>>>

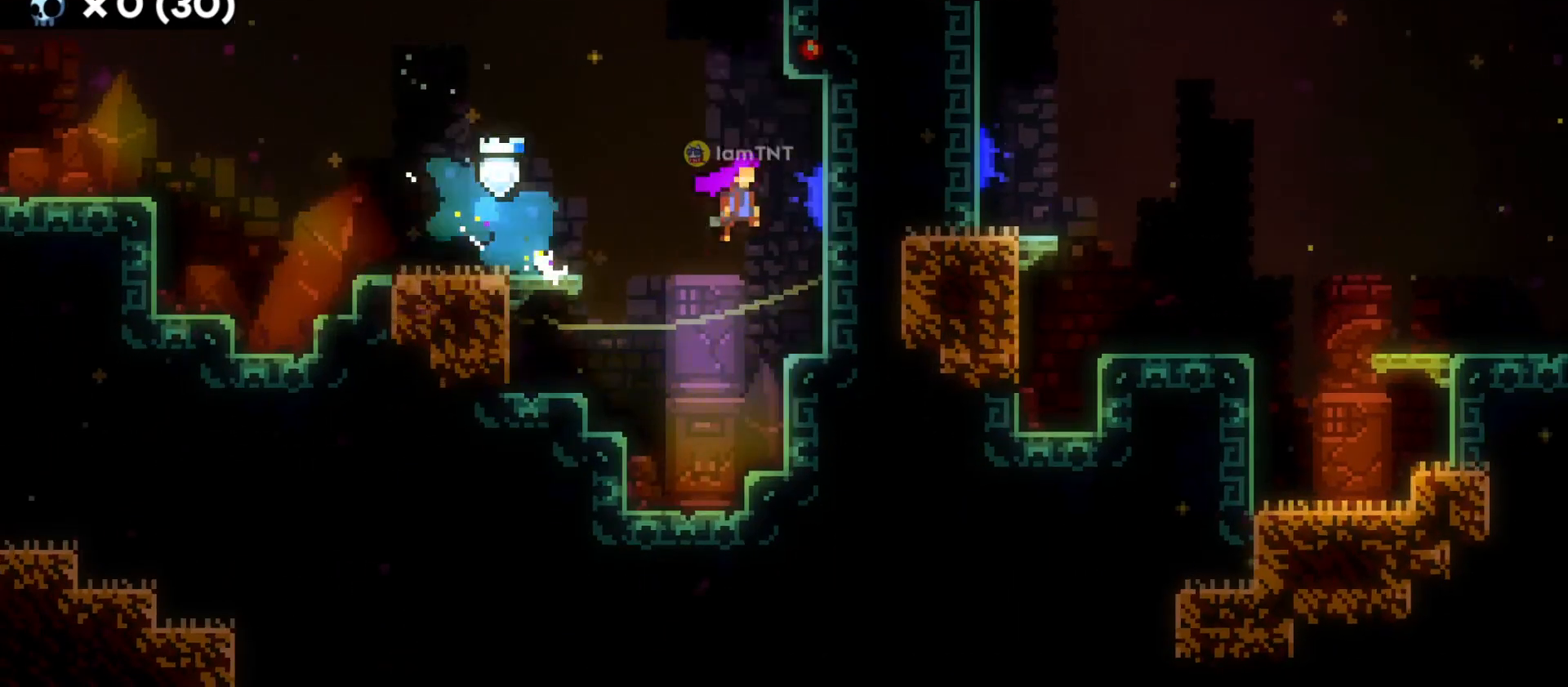
{"keys": ["d", "jump"], "events": []}
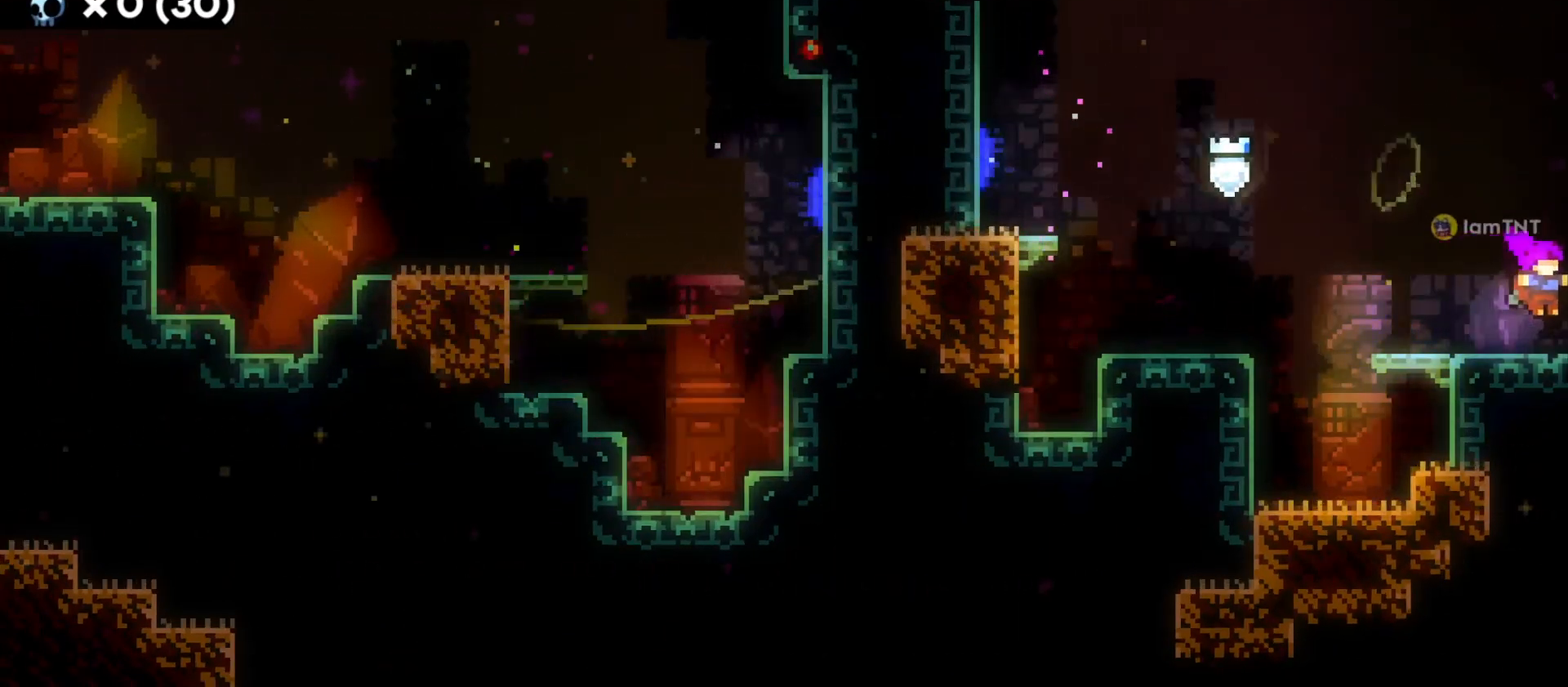
{"keys": ["d"], "events": [[183, "jump", "up"]]}
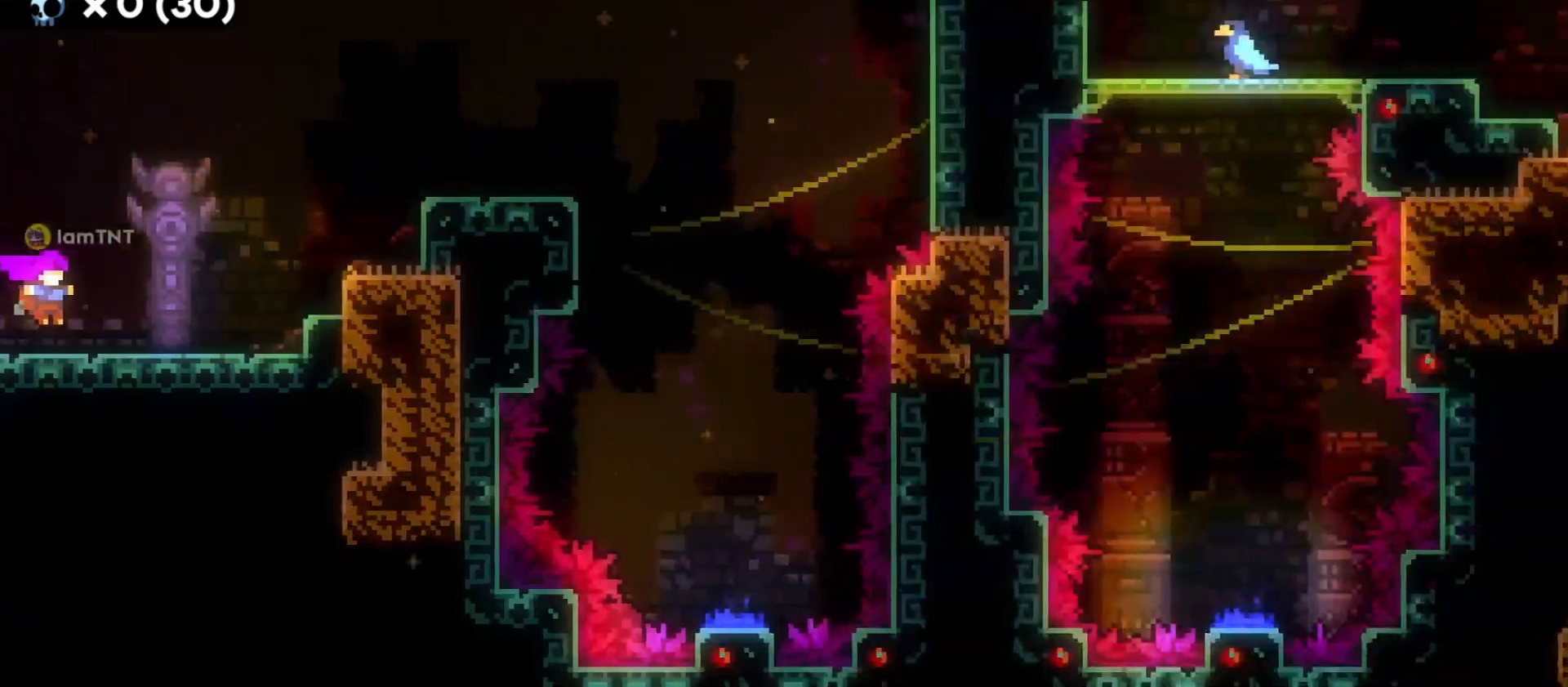
{"keys": ["d", "w"], "events": [[183, "jump", "down"], [266, "w", "down"], [300, "dash", "down"], [333, "jump", "up"], [450, "dash", "up"]]}
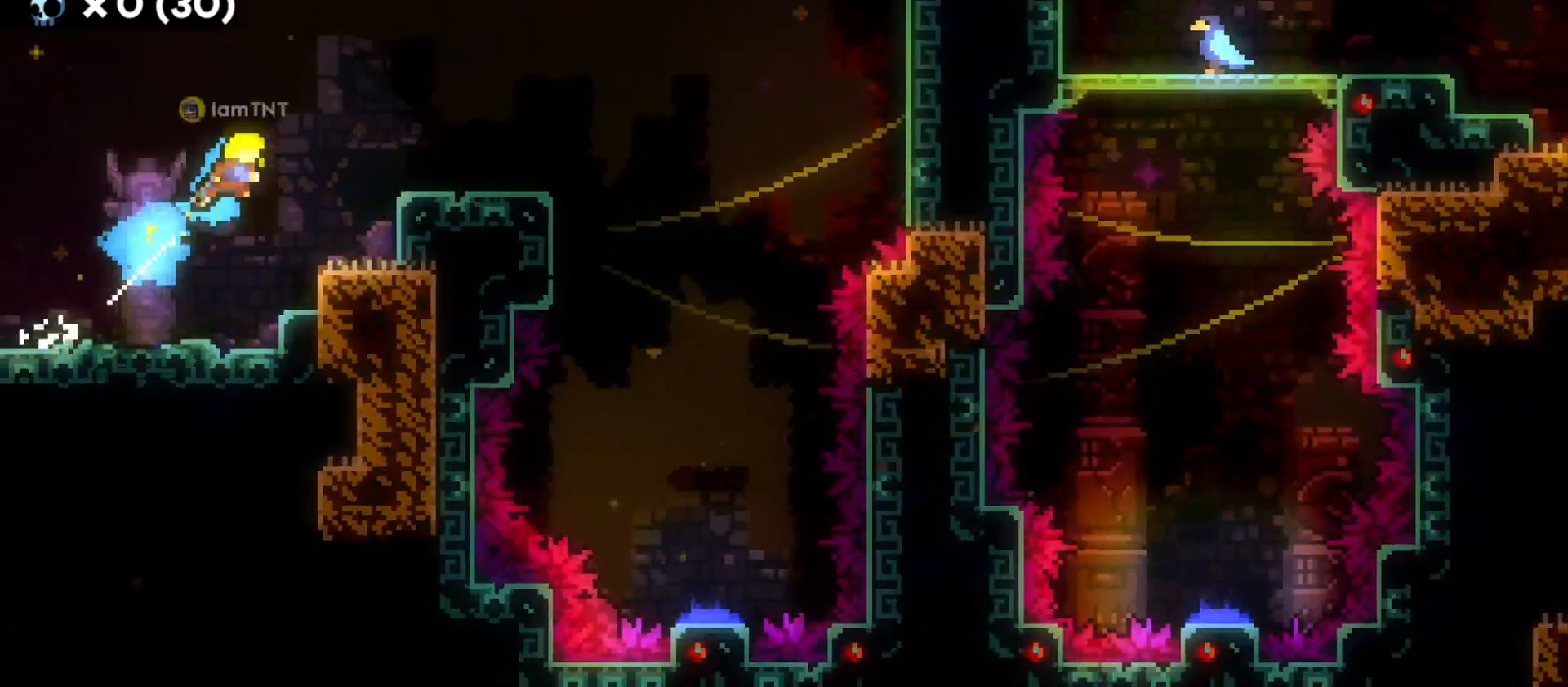
{"keys": ["d", "jump"], "events": [[50, "w", "up"], [433, "jump", "down"]]}
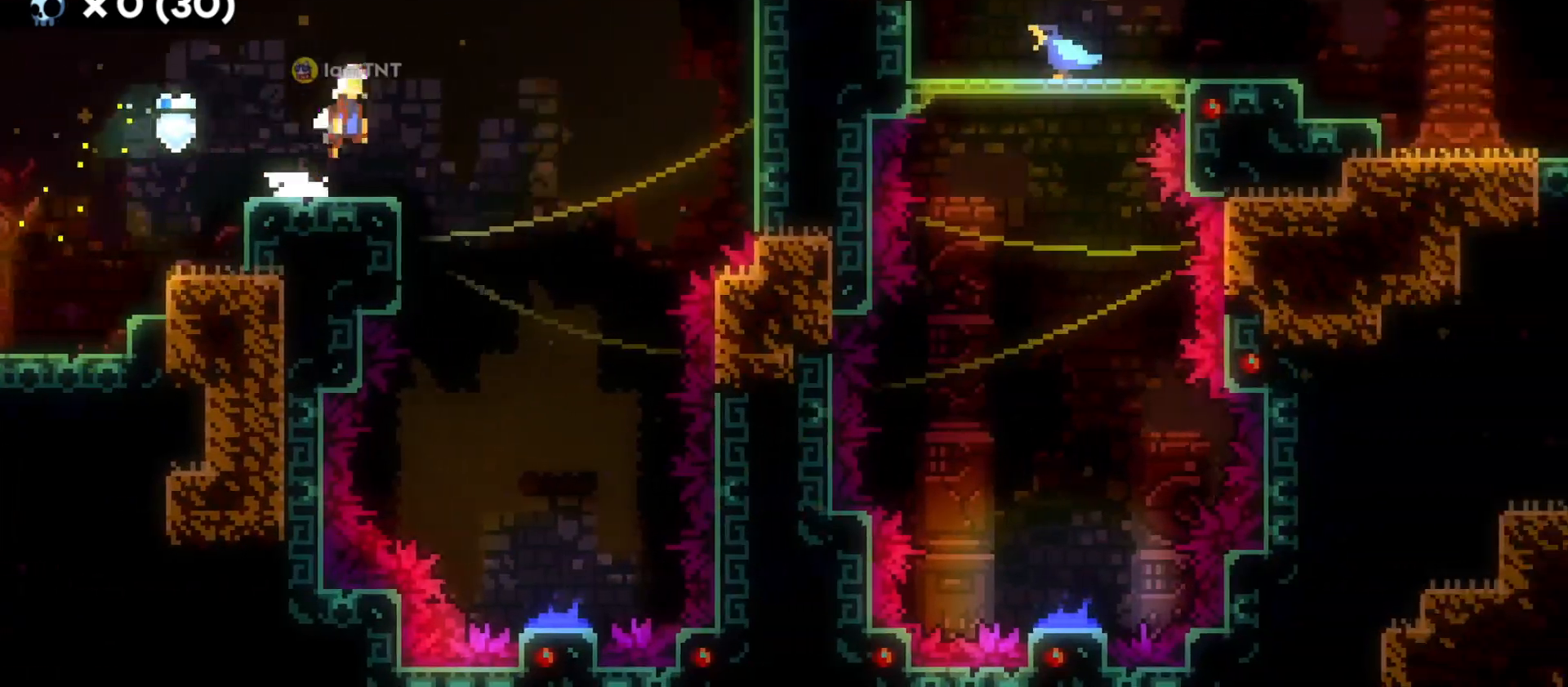
{"keys": ["s"], "events": [[266, "s", "down"], [300, "jump", "up"], [433, "d", "up"]]}
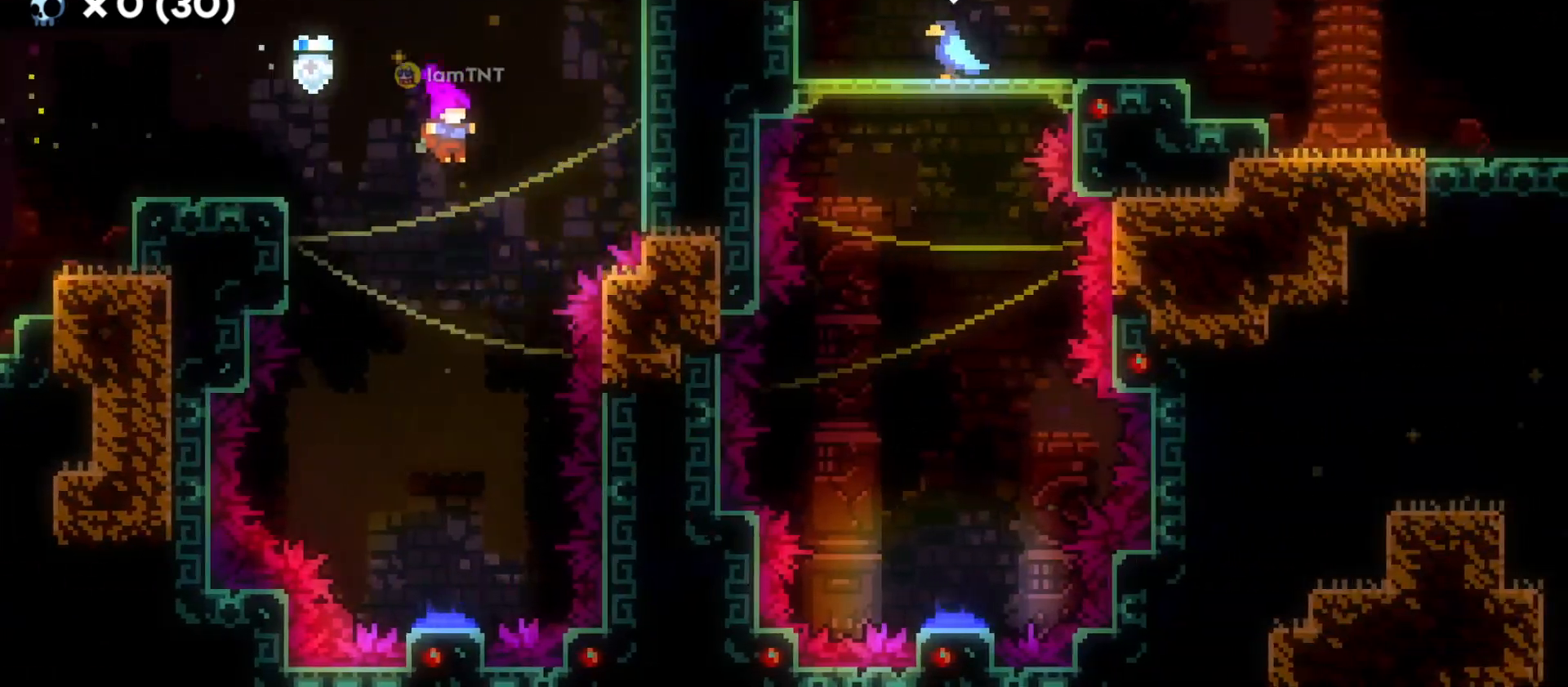
{"keys": ["s"], "events": []}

<<<

**TASK DESCRIPTION:**
Return each full line of the entries that contains the word "down".

**RESPONSE:**
{"keys": ["d", "w"], "events": [[183, "jump", "down"], [266, "w", "down"], [300, "dash", "down"], [333, "jump", "up"], [450, "dash", "up"]]}
{"keys": ["d", "jump"], "events": [[50, "w", "up"], [433, "jump", "down"]]}
{"keys": ["s"], "events": [[266, "s", "down"], [300, "jump", "up"], [433, "d", "up"]]}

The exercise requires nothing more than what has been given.